Era stato tra i fondatori nel 1882 della Società italiana di chirurgia, di cui divenne poi presidente. Fu presidente della R. Accademia medicochirurgica di Roma, presidente onorario della Accademia Lancisiana, socio di molte accademie e società scientifiche italiane e straniere. Fu cavaliere del merito civile e commendatore del Regno.
Copri diverse cariche pubbliche. Fu membro del Consiglio superiore della Pubblica Istruzione; consigliere comunale di Roma. Era stato eletto deputato per il collegio di Messina nella XV legislatura del Regno nel 1882, ma la sua elezione venne annullata per sorteggio in base alla eccedenza del numero dei deputati professori. Il 26 genn. 1889 venne nominato senatore del Regno, per la 21ª categoria; prese parte assidua ai lavori del Senato e parlò spesso su problemi concernenti l'istruzione e la professione medica. Fu membro della commissione d'inchiesta sui brefotrofi. Si segnalò tra gli assertori dell'entrata in guerra dell'Italia nel 1915.
Vedovo di Amalia Cocchi, mori il 2 ott. 1934 a Letojanni, dove era tornato per trascorrere gli ultimi anni della sua vita.
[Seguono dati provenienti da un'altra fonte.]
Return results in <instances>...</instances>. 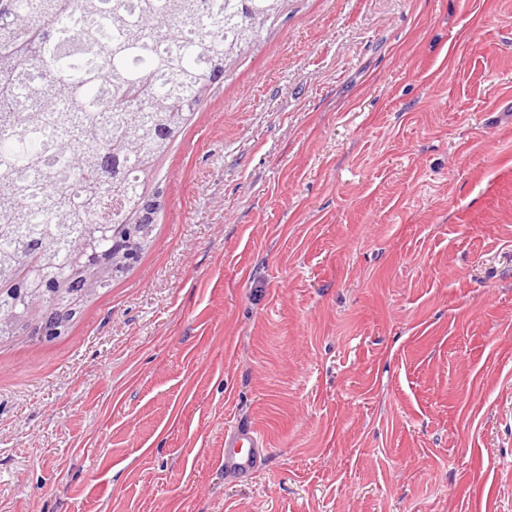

Bibl.: Necrologi in Il Policlinico, sez. pratica, XLII (1934), pp. 1675-77; in Riv. sanit. sicil., XXII (1934), p. 1612; in Boll. e Atti d. Accad. med. di Roma, LXI (1935), pp. 133-143; G. Lusena, La Società italiana di chirurgia nei suoi primi 30congressi (1883-1923), Roma 1930, ad Indicem; A. Pazzini, La storia della facoltà medica di Roma, Roma 1961, pp. 214-217; F. Bazzi, F. D., in Castalia, XVIII (1962), pp. 173 ss.; V. Triolo-B. Giovannella, F. D. and the Cohnheim theory of oncogenesis, in Physis, VIII (1966), pp. 199-219; B. Guidetti, F. D., in Surgical neurology, XX (1983), pp. 1 ss.; V. A. Sironi, Contributo alla storia della neurochirurgia in Italia: considerazioni sui primi tentativi di asportazione di tumori cerebrali alla fine dell'800 ed agli inizi del '900, in Medicina e storia, a cura di O. Galeazzi, II, Ancona 1986, pp. 152 ss.; E. Polichetti, Ilcontributo italiano alla neurochirurgia. Critica storica nella mia testimonianza del recente passato, ibid., p. 159; T. Sarti, IlParlamento subalpino e nazionale…, Roma 1896, pp. 425 s.; A. Malatesta, Ministri, deputati e senatori dal 1848al 1922, I, Milano 1922, p. 348; Diz. dei Siciliani illustri, Palermo 1939, pp. 198 s.; I. Fischer, Biographisches Lexikon der hervorragenden Ärzte… [1880-1930], 1, p. 342; Encicl. Ital., XIII, p. 296, e App. I, p. 535.